HowTo: Group By Geography column
Let’s look at how to aggregate data by a geography column. BigQuery refuses to GROUP BY
using geography as key, so let’s consider alternatives, and learn about under-appreciated ANY_VALUE
function.
Lacking the ability to GROUP BY a geography column, what can one use right now? A very common solution is to do GROUP BY
by some other unique id that you might have in the table. E.g. you might often have some geo_id
. Another common solution is to convert geography to text, typically using ST_AsText
, and create new unique column suitable as GROUP BY
key.
What if you need the geography value in the aggregation too? Here are a few solutions I’ve seen, that you should not use:
SELECT geo_id, ST_Union(geog) as geog -- don't use this!
FROM table GROUP BY geo_id
The idea here is that ST_Union of identical geography values would produce the same value, no matter how many of those you have. But it is very computationally expensive to do this union, so don’t.
Another popular solution, especially when using ST_AsText
as key, is to use ST_GeogFromText
to convert text back to geography:
SELECT ST_GeogFromText(geog), s -- don't use this either!
FROM (SELECT ST_AsText(geog), SUM(something) s
FROM table GROUP BY 1)
This is much better than ST_Union
above, but nevertheless parsing a geography back from text is not optimal, and might also produce slightly different geography (it still ST_Equal's
to the original, but might differ as described below). My recommendation is to use ANY_VALUE
function.
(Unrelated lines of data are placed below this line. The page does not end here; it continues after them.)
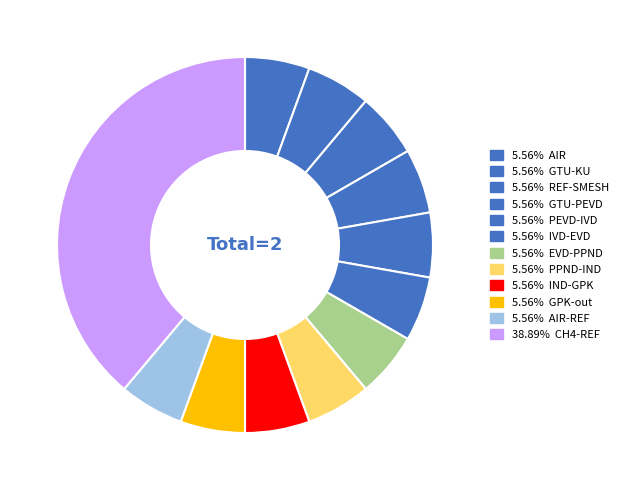

Rank the categories by value from highest to lowest.

CH4-REF, AIR, GTU-KU, REF-SMESH, GTU-PEVD, PEVD-IVD, IVD-EVD, EVD-PPND, PPND-IND, IND-GPK, GPK-out, AIR-REF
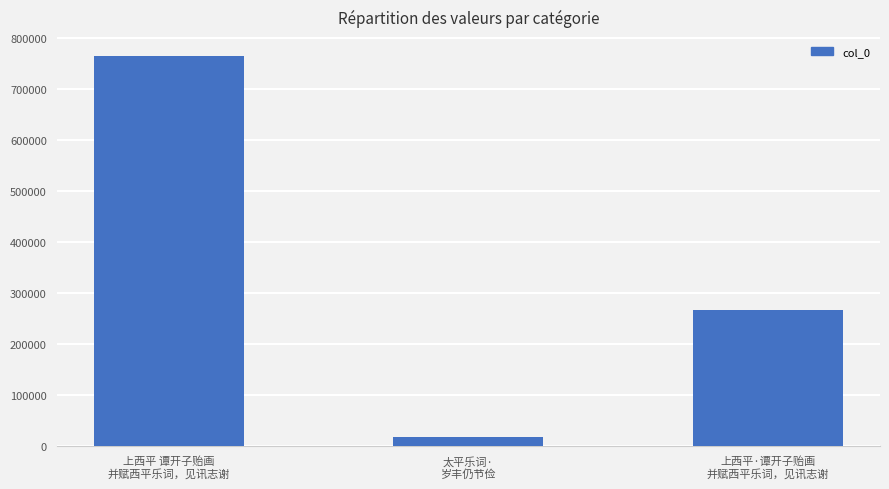

What is the minimum value shown in the chart?

18311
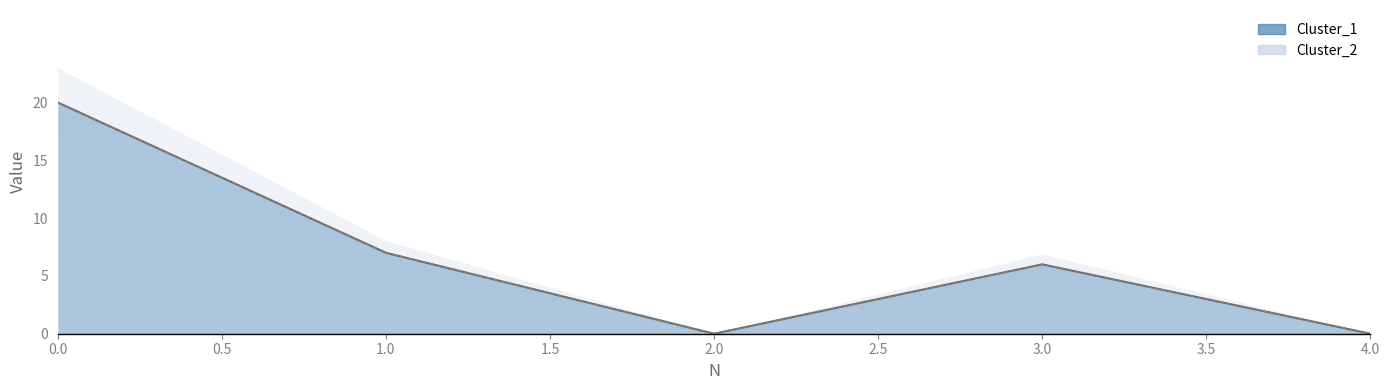

True or false: Cluster_1 and Cluster_2 cross at least once.

False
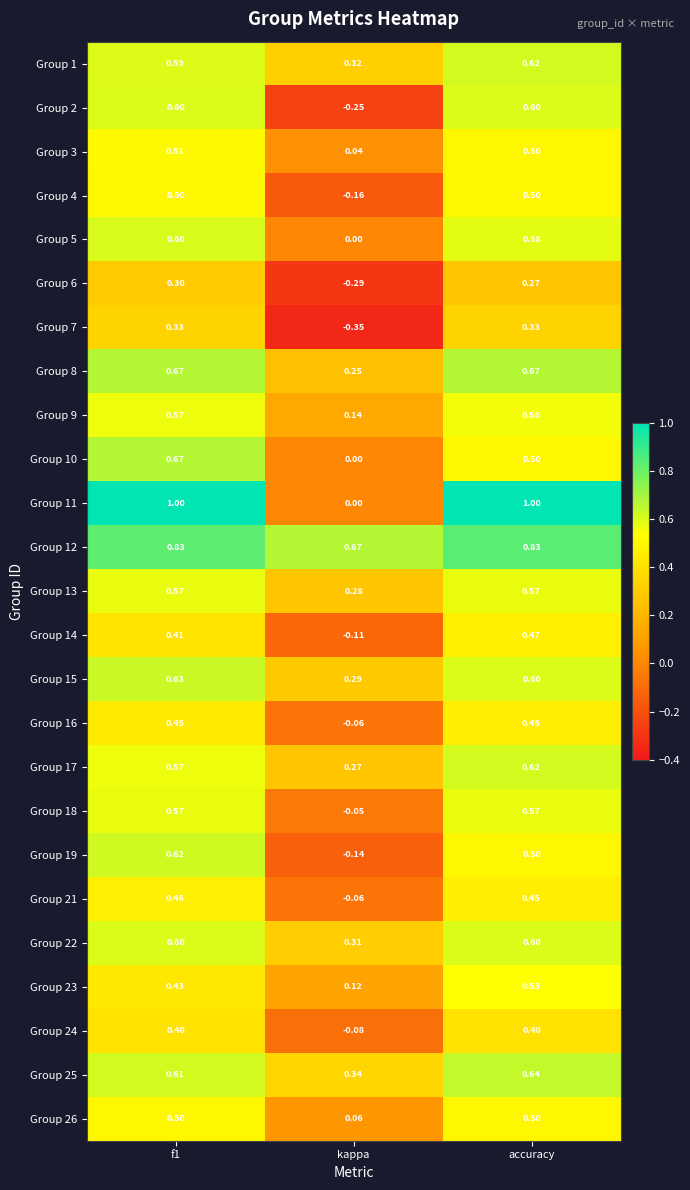

At which label is Group 15 closest to 0?

kappa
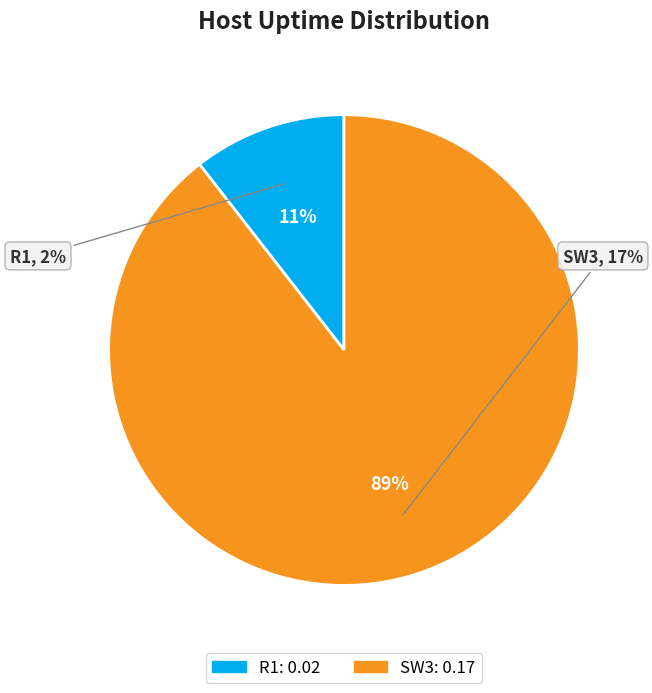

True or false: R1 accounts for 21% of the total.

False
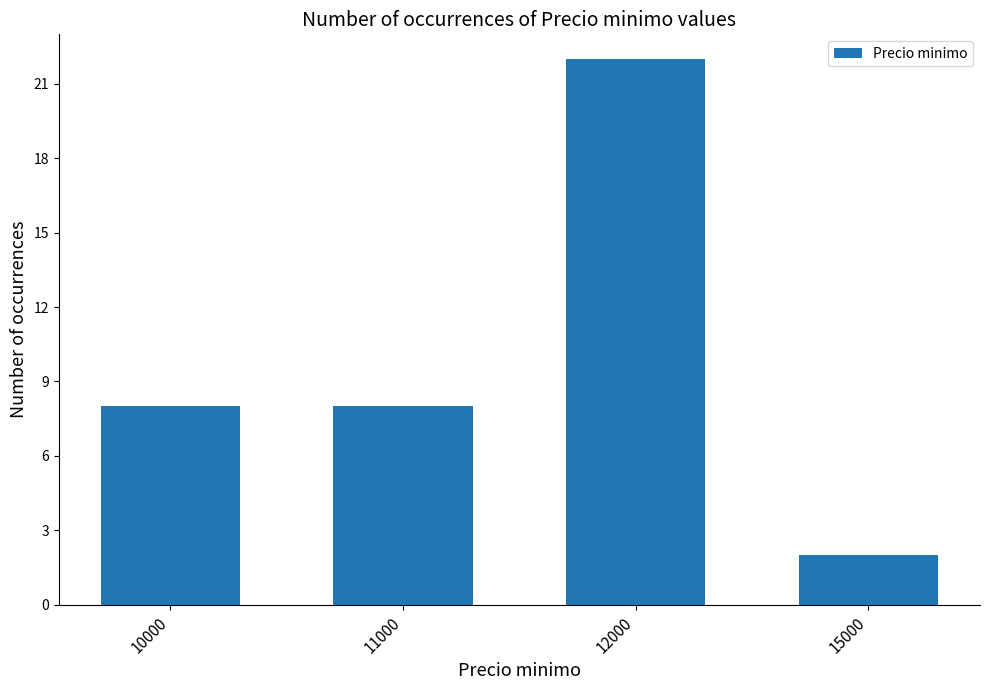

How many distinct data groups are displayed?

1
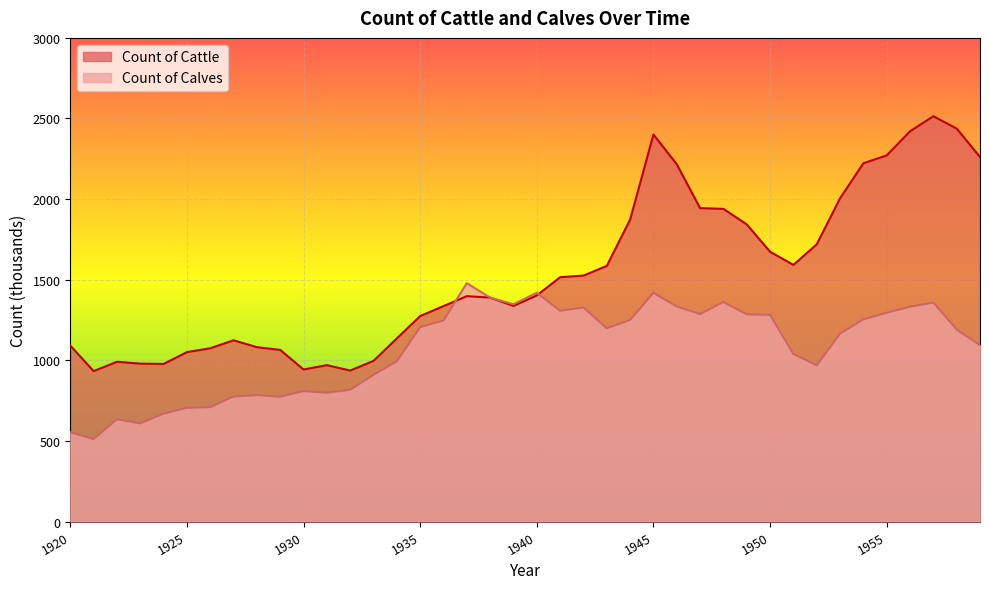

What is the difference between the Count of Calves values at 1950 and 1921?

771.1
It is an aggregation function that returns some arbitrary value from the values in a group, choosing non-NULL value if one exists. In our case, we assume all the geog
values in the group are identical, so any value works:
SELECT geo_id, ANY_VALUE(geog) g -- no formatting or parsing needed
FROM table GROUP BY geo_id
Or if you don’t have unique id and use GROUP BY
with ST_AsText
:
SELECT ANY_VALUE(geog), SUM(something) s
FROM table GROUP BY ST_AsText(geog)
For the curious, why does BigQuery have this limitation? To allow GROUP BY, we need to define what makes two geographies identical when they form the same group. And we are still debating about the proper rule.
Normally, one compares geographies using ST_Equals
function. However, it returns true
for many geographies that are a little bit different internally. E.g. it does not care about the order of points and vertices, so MULTIPOINT(1 2, 3 4)
compares equal to MULTIPOINT(3 4, 1 2)
, and POLYGON(1 1, 2 1, 2 2, 1 1)
compares equal to POLYGON(2 2, 1 1, 2 1, 2 2)
. It also allows vertices and edges to diverge by ~1 micron (this is called snapping distance and is used to make spatial algorithms robust), and due to this snapping it is impossible to make it a transitive relation. We can see this in the example below, where center point b
is closer than 1 micron to both a
and c
, but corners a
and c
are further away from each other):
with points as (
select st_geogfromtext('point(1 1)') as a,
st_geogfromtext('point(1 1.000000000006)') as b,
st_geogfromtext('point(1 1.000000000012)') as c
)
select st_equals(a, b), st_equals(b, c), st_equals(a, c)
from points+--------+--------+--------+
| true | true | false |
+--------+--------+--------+
Lacking transitivity, ST_Equals
cannot be used for GROUP BY
, and we need a different rule. Such a rule cannot ignore even these minor differences in position. However we are still free to either ignore vertex order or make vertex order affect grouping. The internal debate about proper rule is still ongoing, and we want to make sure the rule would not be confusing. The industry typically uses of grouping on binary representation, thus taking into account both full precision and order of elements and vertices. It seems likely BigQuery might one day adopt this solution too, but this is not yet settled.